Christopher Hampton (Dangerous Liaisons, A Dangerous Method) adapted Adore from Doris Lessing‘s “The Grandmothers” (the film was originally and better titled “Two Mothers”); sadly, he’s been of very little service in translating the novella’s sparse dialogue to the screen. He’s wholly stymied by Lessing’s style, the narrative rhythms of a griot recounting the story of a “blue world” where events unfold with a strange, inexorable logic.

Since the 1950s, Lessing has been our preeminent chronicler of the complex politics of love and sexual attraction; she’s excelled in exploring the fraught relationships between generations, the frequent chasms of alienation between parents and children fighting to come of age. Always gloriously un-PC (no simpleminded stuff in Lessing-land), she cuts into the actual body and blood of human connections, transgressive, transcendent, sometimes fatal. In “The Grandmothers”—written in her 80s, mind you—she conjures the terrible beauty and power of matriarchy, close to the old pagan sense.

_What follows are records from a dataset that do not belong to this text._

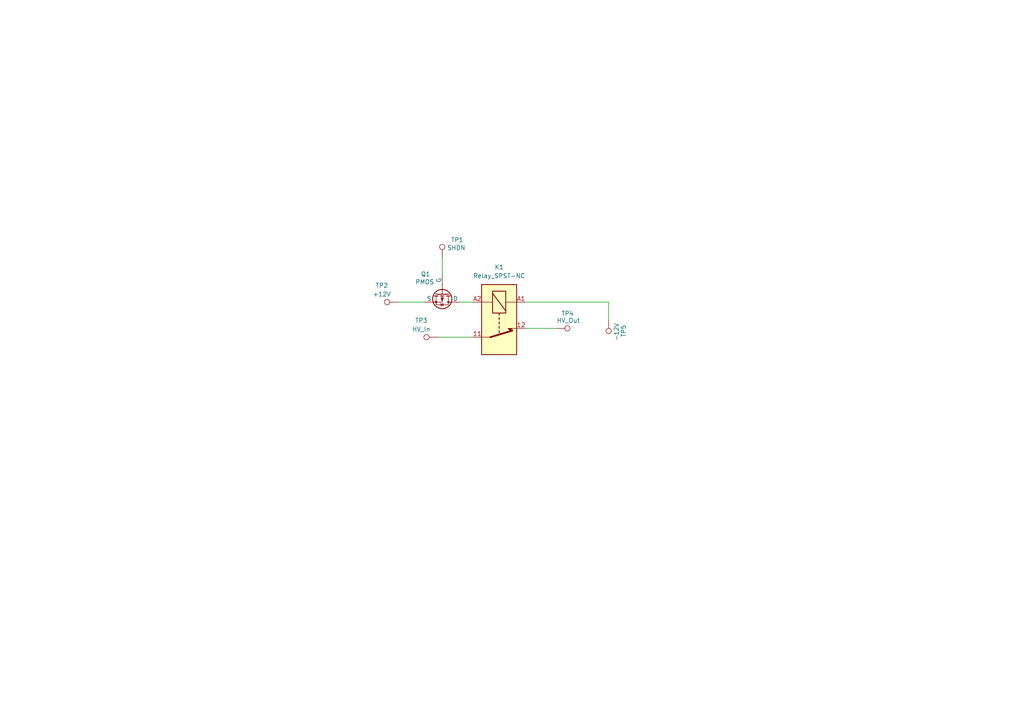
<source format=kicad_sch>
(kicad_sch
	(version 20250114)
	(generator "eeschema")
	(generator_version "9.0")
	(uuid "2e316d8b-a221-419f-b549-d02adc4cca38")
	(paper "A4")
	
	(wire
		(pts
			(xy 176.53 87.63) (xy 176.53 92.71)
		)
		(stroke
			(width 0)
			(type default)
		)
		(uuid "119cb6dc-522a-4805-9e0c-1c6d00aafbf5")
	)
	(wire
		(pts
			(xy 152.4 95.25) (xy 161.29 95.25)
		)
		(stroke
			(width 0)
			(type default)
		)
		(uuid "2c3c057b-bde5-44c9-bcc5-ff6c28a259e7")
	)
	(wire
		(pts
			(xy 152.4 87.63) (xy 176.53 87.63)
		)
		(stroke
			(width 0)
			(type default)
		)
		(uuid "35253dbc-0e54-4ba3-ac94-181d9e1523e8")
	)
	(wire
		(pts
			(xy 115.57 87.63) (xy 123.19 87.63)
		)
		(stroke
			(width 0)
			(type default)
		)
		(uuid "3abfcd07-1c73-42d2-8a63-bf1264fb217a")
	)
	(wire
		(pts
			(xy 133.35 87.63) (xy 137.16 87.63)
		)
		(stroke
			(width 0)
			(type default)
		)
		(uuid "d966dc41-d1d7-4fe6-b370-178527dbf75a")
	)
	(wire
		(pts
			(xy 127 97.79) (xy 137.16 97.79)
		)
		(stroke
			(width 0)
			(type default)
		)
		(uuid "dea29824-e707-452f-9215-62419f9fa808")
	)
	(wire
		(pts
			(xy 128.27 74.93) (xy 128.27 80.01)
		)
		(stroke
			(width 0)
			(type default)
		)
		(uuid "df6d92f5-1e50-4c84-a7f3-14011b0f0e4d")
	)
	(symbol
		(lib_id "Connector:TestPoint")
		(at 127 97.79 90)
		(unit 1)
		(exclude_from_sim no)
		(in_bom yes)
		(on_board yes)
		(dnp no)
		(uuid "1804f1c1-719d-4379-a3ea-d89dd1e588a9")
		(property "Reference" "TP3"
			(at 122.174 92.964 90)
			(effects
				(font
					(size 1.27 1.27)
				)
			)
		)
		(property "Value" "HV_In"
			(at 122.174 95.504 90)
			(effects
				(font
					(size 1.27 1.27)
				)
			)
		)
		(property "Footprint" "TestPoint:TestPoint_Loop_D1.80mm_Drill1.0mm_Beaded"
			(at 127 92.71 0)
			(effects
				(font
					(size 1.27 1.27)
				)
				(hide yes)
			)
		)
		(property "Datasheet" "~"
			(at 127 92.71 0)
			(effects
				(font
					(size 1.27 1.27)
				)
				(hide yes)
			)
		)
		(property "Description" "test point"
			(at 127 97.79 0)
			(effects
				(font
					(size 1.27 1.27)
				)
				(hide yes)
			)
		)
		(pin "1"
			(uuid "1e4a058c-f841-43f4-9710-080ea30a01fd")
		)
		(instances
			(project "Discharge_PCB"
				(path "/2e316d8b-a221-419f-b549-d02adc4cca38"
					(reference "TP3")
					(unit 1)
				)
			)
		)
	)
	(symbol
		(lib_id "Simulation_SPICE:PMOS")
		(at 128.27 85.09 270)
		(unit 1)
		(exclude_from_sim no)
		(in_bom yes)
		(on_board yes)
		(dnp no)
		(uuid "401b8ecd-61c3-4a17-91ef-a2fd9fd4eee3")
		(property "Reference" "Q1"
			(at 123.444 79.502 90)
			(effects
				(font
					(size 1.27 1.27)
				)
			)
		)
		(property "Value" "PMOS"
			(at 123.19 81.788 90)
			(effects
				(font
					(size 1.27 1.27)
				)
			)
		)
		(property "Footprint" "Package_TO_SOT_THT:TO-220-3_Vertical"
			(at 130.81 90.17 0)
			(effects
				(font
					(size 1.27 1.27)
				)
				(hide yes)
			)
		)
		(property "Datasheet" "https://www.digikey.com/en/products/detail/infineon-technologies/SPP80P06PHXKSA1/2081673?s=N4IgjCBcpgbFoDGUBmBDANgZwKYBoQB7KAbRABYwBmMcgDhAF0CAHAFyhAGU2AnASwB2AcxABfArAAM8aCGSR02fEVIgqdAKxgpVJqw6RufIaIngAnHQsJ5qTLgLFIZKU3MAmGQzkKlj1RcQaQACADV9EHZOAFVBfjYAeRQAWRw0LABXXhxxTzUABRTErncgA"
			(at 115.57 85.09 0)
			(effects
				(font
					(size 1.27 1.27)
				)
				(hide yes)
			)
		)
		(property "Description" "P-MOSFET transistor, drain/source/gate"
			(at 128.27 85.09 0)
			(effects
				(font
					(size 1.27 1.27)
				)
				(hide yes)
			)
		)
		(property "Sim.Device" "PMOS"
			(at 111.125 85.09 0)
			(effects
				(font
					(size 1.27 1.27)
				)
				(hide yes)
			)
		)
		(property "Sim.Type" "VDMOS"
			(at 109.22 85.09 0)
			(effects
				(font
					(size 1.27 1.27)
				)
				(hide yes)
			)
		)
		(property "Sim.Pins" "1=D 2=G 3=S"
			(at 113.03 85.09 0)
			(effects
				(font
					(size 1.27 1.27)
				)
				(hide yes)
			)
		)
		(pin "3"
			(uuid "96e53542-5569-4c42-be5e-0893628f4b73")
		)
		(pin "1"
			(uuid "df201d3d-ceb3-4f2f-bff6-fe686e0ffaf3")
		)
		(pin "2"
			(uuid "dd617c02-fe57-40d7-bbbe-d74cbb55e2ac")
		)
		(instances
			(project ""
				(path "/2e316d8b-a221-419f-b549-d02adc4cca38"
					(reference "Q1")
					(unit 1)
				)
			)
		)
	)
	(symbol
		(lib_id "Relay:Relay_SPST-NC")
		(at 144.78 92.71 270)
		(unit 1)
		(exclude_from_sim no)
		(in_bom yes)
		(on_board yes)
		(dnp no)
		(fields_autoplaced yes)
		(uuid "a988f9e2-f5a9-4c1c-8fc2-49aa8c472e21")
		(property "Reference" "K1"
			(at 144.78 77.47 90)
			(effects
				(font
					(size 1.27 1.27)
				)
			)
		)
		(property "Value" "Relay_SPST-NC"
			(at 144.78 80.01 90)
			(effects
				(font
					(size 1.27 1.27)
				)
			)
		)
		(property "Footprint" "Library:Relay_SPST_NC_COMUS"
			(at 143.51 104.14 0)
			(effects
				(font
					(size 1.27 1.27)
				)
				(justify left)
				(hide yes)
			)
		)
		(property "Datasheet" "https://www.digikey.com/en/products/detail/computer-components-inc/3350-4275-126/7515922?_gl=1*5wh8c8*_up*MQ..&gclid=944af406c58c133023ea9ce8197efce6&gclsrc=3p.ds"
			(at 144.78 92.71 0)
			(effects
				(font
					(size 1.27 1.27)
				)
				(hide yes)
			)
		)
		(property "Description" "Relay SPST, normally closed, EN50005"
			(at 144.78 92.71 0)
			(effects
				(font
					(size 1.27 1.27)
				)
				(hide yes)
			)
		)
		(pin "11"
			(uuid "78825ffe-def7-4a4a-8861-8ef148593255")
		)
		(pin "A1"
			(uuid "606d2e5f-2c4d-4fc8-a605-56e24657ae97")
		)
		(pin "A2"
			(uuid "b6f410e0-e8c8-4e6d-966e-e334b3ef3061")
		)
		(pin "12"
			(uuid "8a593771-3f66-4946-a362-28f7c7bf2aaa")
		)
		(instances
			(project ""
				(path "/2e316d8b-a221-419f-b549-d02adc4cca38"
					(reference "K1")
					(unit 1)
				)
			)
		)
	)
	(symbol
		(lib_id "Connector:TestPoint")
		(at 176.53 92.71 180)
		(unit 1)
		(exclude_from_sim no)
		(in_bom yes)
		(on_board yes)
		(dnp no)
		(uuid "c115dcc3-6e4c-4505-a993-72a664485d64")
		(property "Reference" "TP5"
			(at 180.848 96.012 90)
			(effects
				(font
					(size 1.27 1.27)
				)
			)
		)
		(property "Value" "-12V"
			(at 178.816 96.266 90)
			(effects
				(font
					(size 1.27 1.27)
				)
			)
		)
		(property "Footprint" "TestPoint:TestPoint_Loop_D1.80mm_Drill1.0mm_Beaded"
			(at 171.45 92.71 0)
			(effects
				(font
					(size 1.27 1.27)
				)
				(hide yes)
			)
		)
		(property "Datasheet" "~"
			(at 171.45 92.71 0)
			(effects
				(font
					(size 1.27 1.27)
				)
				(hide yes)
			)
		)
		(property "Description" "test point"
			(at 176.53 92.71 0)
			(effects
				(font
					(size 1.27 1.27)
				)
				(hide yes)
			)
		)
		(pin "1"
			(uuid "3af69802-a4dc-48c4-bd14-979a4fe97b34")
		)
		(instances
			(project "Discharge_PCB"
				(path "/2e316d8b-a221-419f-b549-d02adc4cca38"
					(reference "TP5")
					(unit 1)
				)
			)
		)
	)
	(symbol
		(lib_id "Connector:TestPoint")
		(at 128.27 74.93 0)
		(unit 1)
		(exclude_from_sim no)
		(in_bom yes)
		(on_board yes)
		(dnp no)
		(uuid "c61f05a4-ee8e-405b-ac27-45e8a21434f3")
		(property "Reference" "TP1"
			(at 132.588 69.596 0)
			(effects
				(font
					(size 1.27 1.27)
				)
			)
		)
		(property "Value" "SHDN"
			(at 132.334 71.882 0)
			(effects
				(font
					(size 1.27 1.27)
				)
			)
		)
		(property "Footprint" "TestPoint:TestPoint_Loop_D1.80mm_Drill1.0mm_Beaded"
			(at 133.35 74.93 0)
			(effects
				(font
					(size 1.27 1.27)
				)
				(hide yes)
			)
		)
		(property "Datasheet" "~"
			(at 133.35 74.93 0)
			(effects
				(font
					(size 1.27 1.27)
				)
				(hide yes)
			)
		)
		(property "Description" "test point"
			(at 128.27 74.93 0)
			(effects
				(font
					(size 1.27 1.27)
				)
				(hide yes)
			)
		)
		(pin "1"
			(uuid "9faeb0ba-eea6-4e02-bb9f-445f2a2354a1")
		)
		(instances
			(project ""
				(path "/2e316d8b-a221-419f-b549-d02adc4cca38"
					(reference "TP1")
					(unit 1)
				)
			)
		)
	)
	(symbol
		(lib_id "Connector:TestPoint")
		(at 115.57 87.63 90)
		(unit 1)
		(exclude_from_sim no)
		(in_bom yes)
		(on_board yes)
		(dnp no)
		(uuid "cf3a88db-1b52-4c87-bdcc-a33bd771d1cb")
		(property "Reference" "TP2"
			(at 110.744 82.804 90)
			(effects
				(font
					(size 1.27 1.27)
				)
			)
		)
		(property "Value" "+12V"
			(at 110.744 85.344 90)
			(effects
				(font
					(size 1.27 1.27)
				)
			)
		)
		(property "Footprint" "TestPoint:TestPoint_Loop_D1.80mm_Drill1.0mm_Beaded"
			(at 115.57 82.55 0)
			(effects
				(font
					(size 1.27 1.27)
				)
				(hide yes)
			)
		)
		(property "Datasheet" "~"
			(at 115.57 82.55 0)
			(effects
				(font
					(size 1.27 1.27)
				)
				(hide yes)
			)
		)
		(property "Description" "test point"
			(at 115.57 87.63 0)
			(effects
				(font
					(size 1.27 1.27)
				)
				(hide yes)
			)
		)
		(pin "1"
			(uuid "0c574aa8-2ada-4892-ba10-1f257e217501")
		)
		(instances
			(project "Discharge_PCB"
				(path "/2e316d8b-a221-419f-b549-d02adc4cca38"
					(reference "TP2")
					(unit 1)
				)
			)
		)
	)
	(symbol
		(lib_id "Connector:TestPoint")
		(at 161.29 95.25 270)
		(unit 1)
		(exclude_from_sim no)
		(in_bom yes)
		(on_board yes)
		(dnp no)
		(uuid "dd31752d-47ad-438a-9142-52ea0854d471")
		(property "Reference" "TP4"
			(at 164.592 90.932 90)
			(effects
				(font
					(size 1.27 1.27)
				)
			)
		)
		(property "Value" "HV_Out"
			(at 164.846 92.964 90)
			(effects
				(font
					(size 1.27 1.27)
				)
			)
		)
		(property "Footprint" "TestPoint:TestPoint_Loop_D1.80mm_Drill1.0mm_Beaded"
			(at 161.29 100.33 0)
			(effects
				(font
					(size 1.27 1.27)
				)
				(hide yes)
			)
		)
		(property "Datasheet" "~"
			(at 161.29 100.33 0)
			(effects
				(font
					(size 1.27 1.27)
				)
				(hide yes)
			)
		)
		(property "Description" "test point"
			(at 161.29 95.25 0)
			(effects
				(font
					(size 1.27 1.27)
				)
				(hide yes)
			)
		)
		(pin "1"
			(uuid "01be7942-2e10-446a-a7ee-4d72441811cc")
		)
		(instances
			(project "Discharge_PCB"
				(path "/2e316d8b-a221-419f-b549-d02adc4cca38"
					(reference "TP4")
					(unit 1)
				)
			)
		)
	)
	(sheet_instances
		(path "/"
			(page "1")
		)
	)
	(embedded_fonts no)
)

</source>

Style-wise, Fontaine takes a very different approach to “The Grandmothers,” but she doesn’t play Lessing false. She’s lavish in her appreciation of  Adore’s spectacular setting; so much of moment takes place on the beach, where waves endlessly rise and fall back, marking and nullifying time. There’s more humor in the film than in the novella: in one wonderful scene, Roz and Lil encourage the latter’s longtime suitor to believe they’re lesbians. Funny, yes, but this hapless male feels real pain and humiliation, standing as though on a stage before the seated, giggling, indifferent women. And there are distaff casualties, too, Mary and Hannah, valuable young women who figure in Tom’s attempt to make a life outside the womb, and Ian’s careless act of cruelty after Roz breaks off their affair.

But above all, Adore celebrates the splendidly expressive faces (and performances) of Watts and Wright. The actors who play Tom and Ian aren’t inadequate; but they’re really extras in this mystery play, more models of masculine beauty than genuinely erotic objects of desire. What these goddesses, so rich and vivid in their emotions and sensuality, see in their boys is flesh of their flesh—“We made that, we made them!”—and what Lessing describes as “a shine of unearthliness that illuminated their two sons, at this time.” (Tempting to wonder what Adore would have been like if Claire Denis had directed it, with her onetime favorite—Grégoire Colin, as he was in Beau Travail—cast as beloved son.)

One might say that Roz and Lil, Wright and Watts, are the mise-en-scène of Adore—and that’s the point of this adult fairy tale.  Nothing and no one outside their bell jar paradise—even adorable grandchildren—can claim anything but temporary shelter. Fontaine has a gentler hand than Lessing, who wields a subtle scalpel, and her final reading of this mothers’ tale leans more toward melancholy than the mocking laughter that puts a period to Lessing’s novella. That melancholy rises, like the scent of sun-warmed, salty bodies, netted in a Now that cannot be sustained, no matter what magic earth mothers make.